[Document extract]

The Moment
Bowen Yang didn’t just leave Saturday Night Live – he clocked out of Studio 8H like it was his last shift on Earth.
In his final sketch, as reported in a Dec. 21 piece from TMZ and seen in the season’s mid-year episode, Bowen plays a Delta One Lounge employee working his very last day. The metaphor is not subtle, and that’s the point. This is farewell theater.
On screen, he gets a call from Ariana Grande – his Wicked co-star and longtime SNL musical guest – and they reminisce about all the “eggnog” he’s made over the years, a winky stand-in for the sketches and characters he’s poured himself into during his seven seasons on the show. Then the two break into a duet of Charles Brown’s 1960 classic, “Please Come Home for Christmas.”
As the scene builds, Bowen’s character talks about how lucky he feels to have worked in this fictional lounge, insisting how much he loves “every single person who works here, especially my boss.” It’s basically his goodbye speech to SNL in disguise, and he fully breaks down in tears while saying it.

[Given entries]

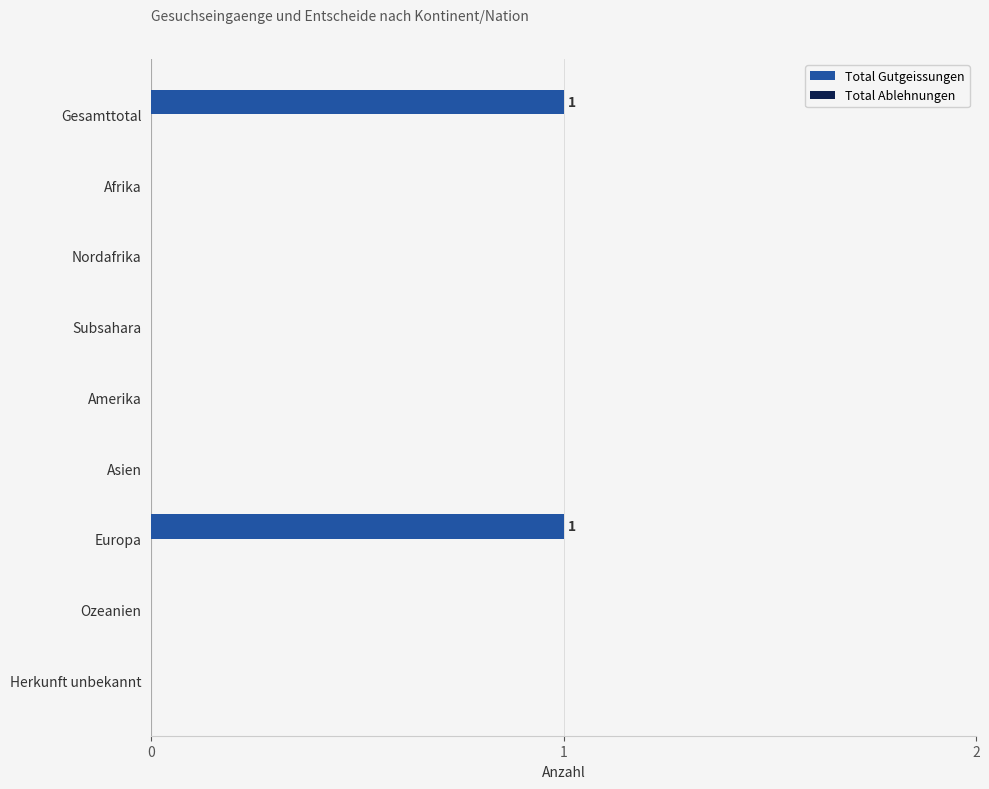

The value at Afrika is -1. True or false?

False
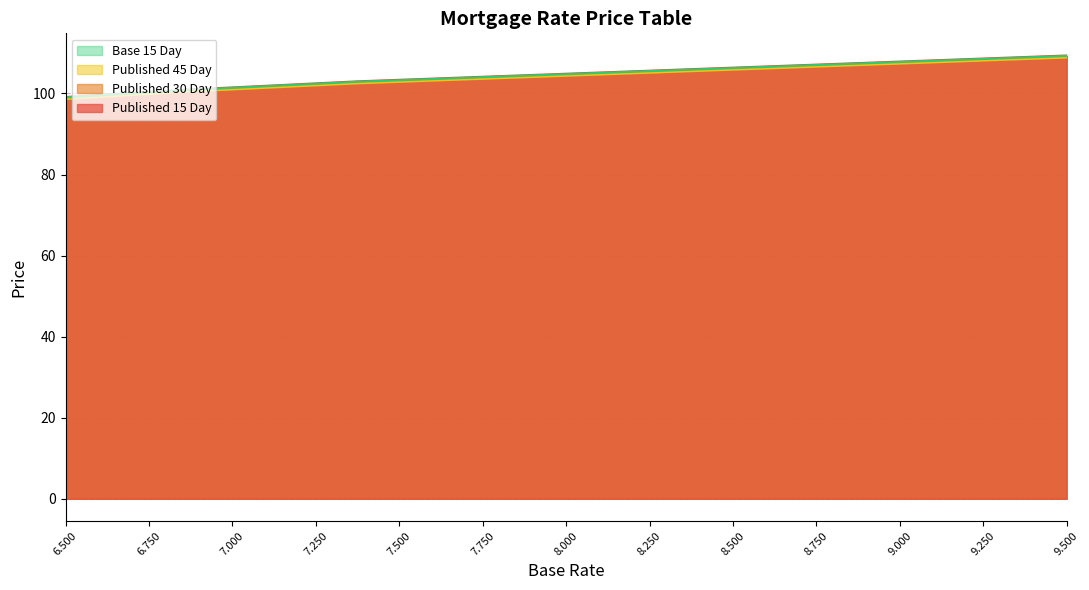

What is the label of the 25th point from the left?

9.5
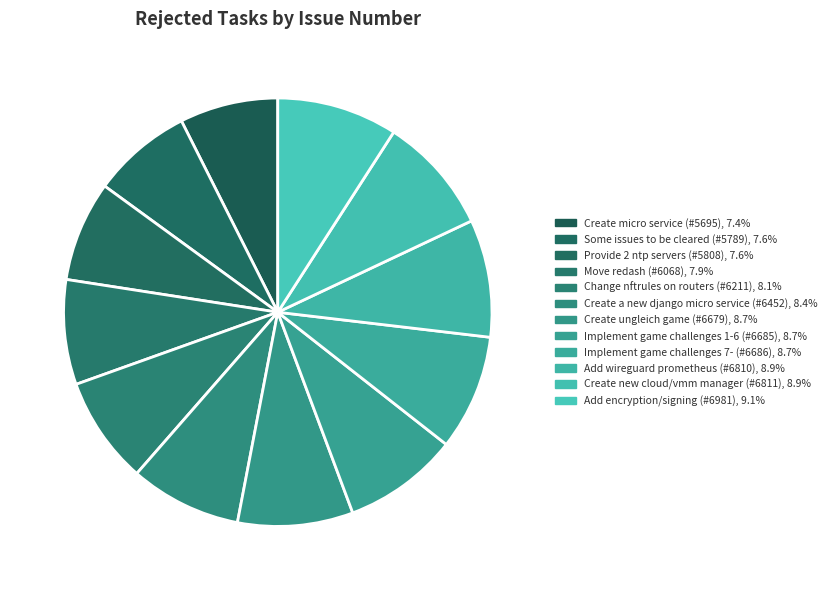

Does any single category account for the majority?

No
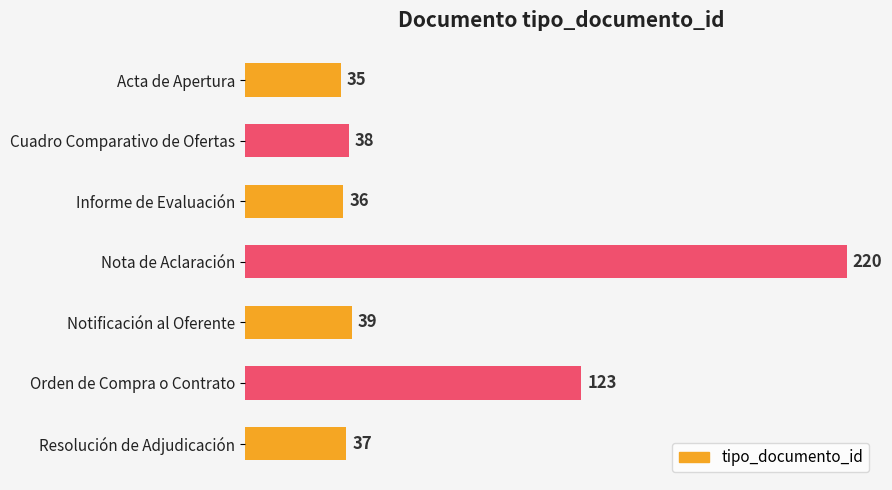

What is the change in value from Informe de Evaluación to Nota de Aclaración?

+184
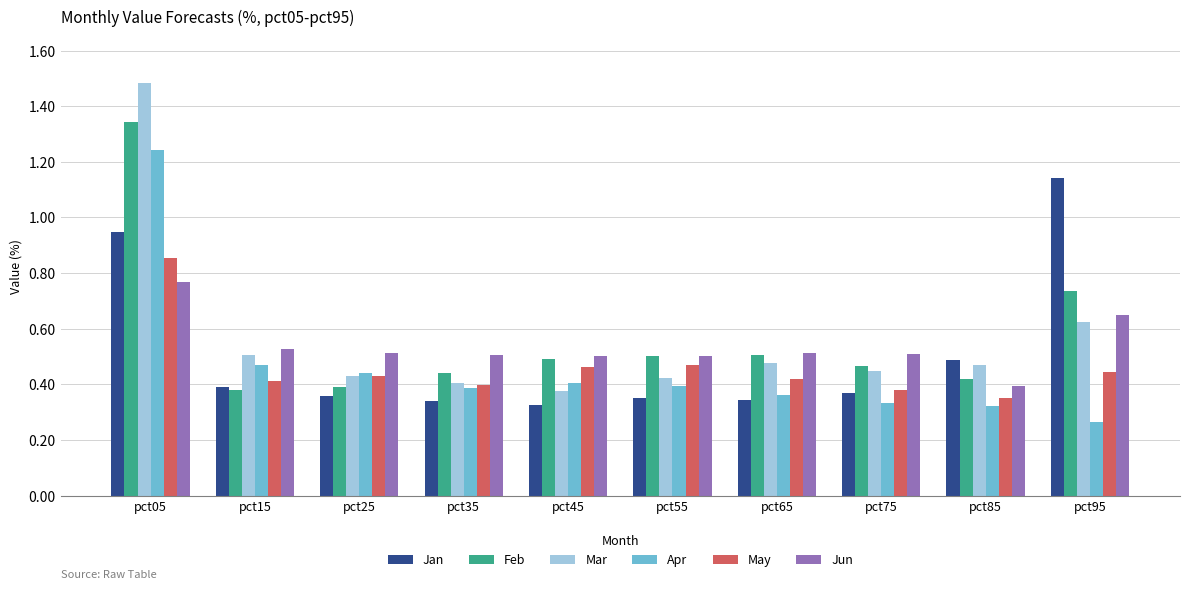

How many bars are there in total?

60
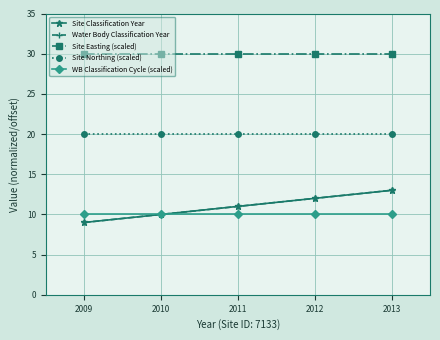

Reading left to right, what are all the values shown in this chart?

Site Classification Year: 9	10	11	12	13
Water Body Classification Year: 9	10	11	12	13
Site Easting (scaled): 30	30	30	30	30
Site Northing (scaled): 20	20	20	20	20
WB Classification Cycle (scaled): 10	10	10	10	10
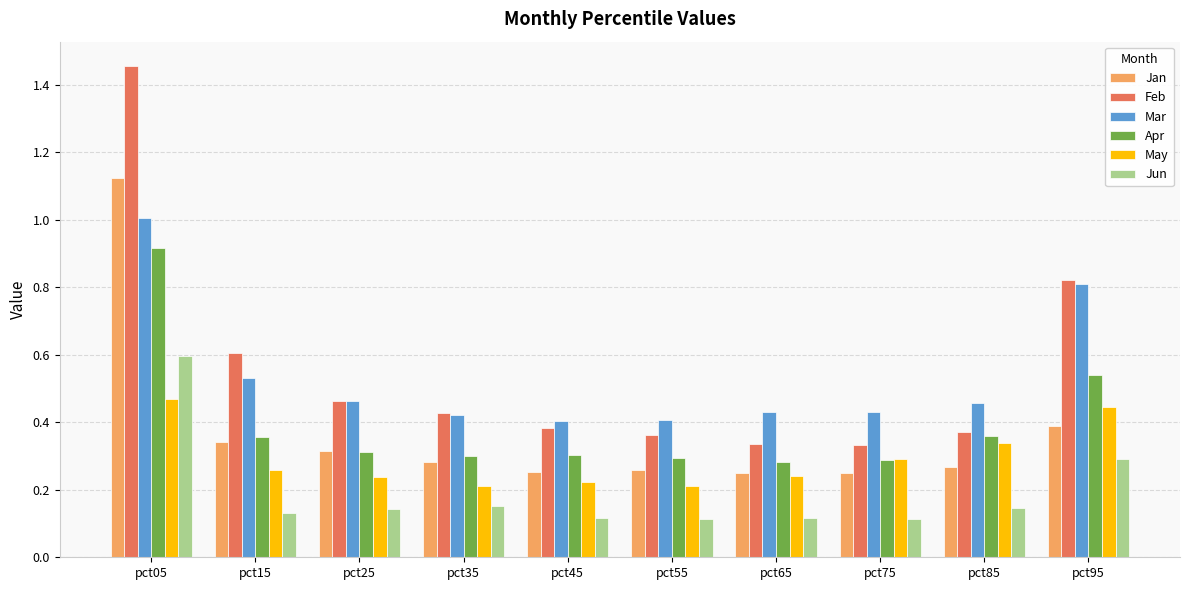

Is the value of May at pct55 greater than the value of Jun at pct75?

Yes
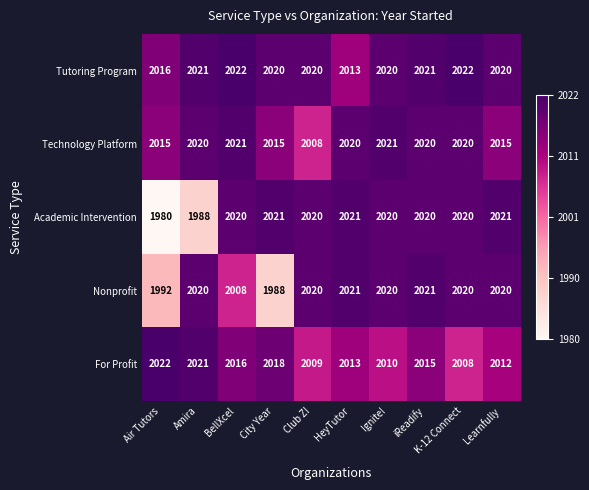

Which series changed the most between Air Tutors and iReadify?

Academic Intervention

==

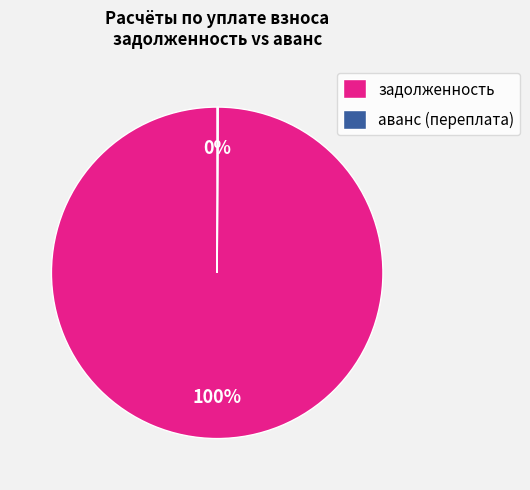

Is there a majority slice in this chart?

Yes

...

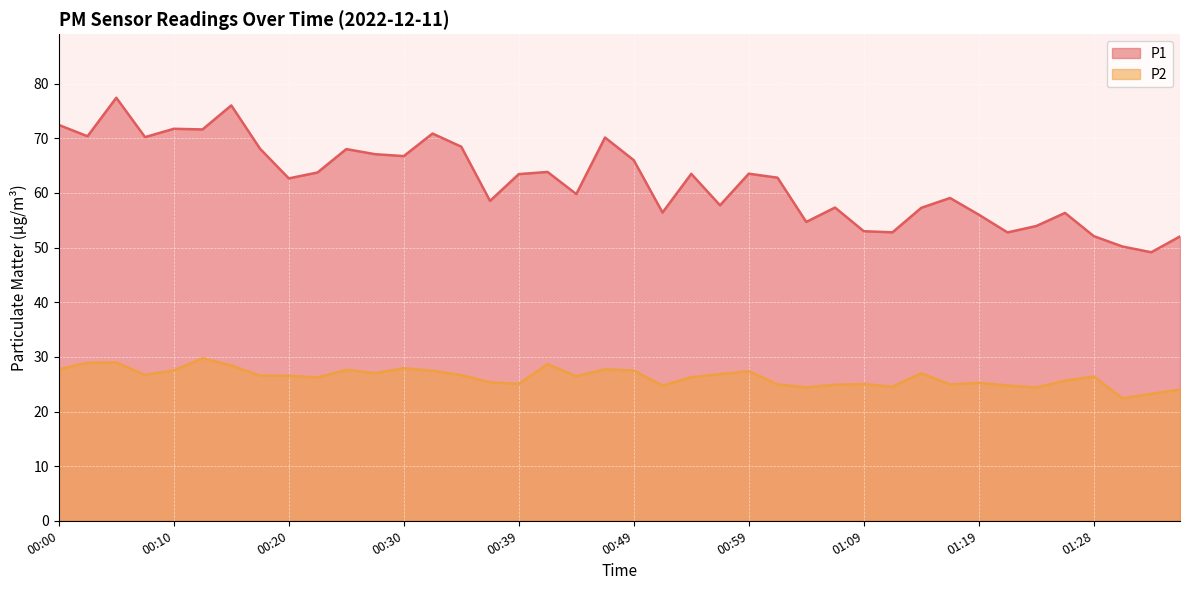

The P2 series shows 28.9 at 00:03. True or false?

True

[Required actions]
A) In the text about Bowen Yang's SNL farewell, rename "Delta One Lounge" to "Sky Club Lounge" and give the passage starting with "In his final" and going on through "is farewell theater.".
B) Answer these questions using the text about Bowen Yang's SNL farewell.
(i) How many seasons did Bowen Yang spend on the show?
(ii) Which song do Bowen and Ariana Grande sing as a duet, and whose classic is it?
(iii) On what date was the TMZ piece about the final sketch published?
The entries come from a separate source.

[Response list]
A)
In his final sketch, as reported in a Dec. 21 piece from TMZ and seen in the season’s mid-year episode, Bowen plays a Sky Club Lounge employee working his very last day. The metaphor is not subtle, and that’s the point. This is farewell theater.

B)
(i) Seven seasons.
(ii) "Please Come Home for Christmas," Charles Brown's 1960 classic.
(iii) Dec. 21.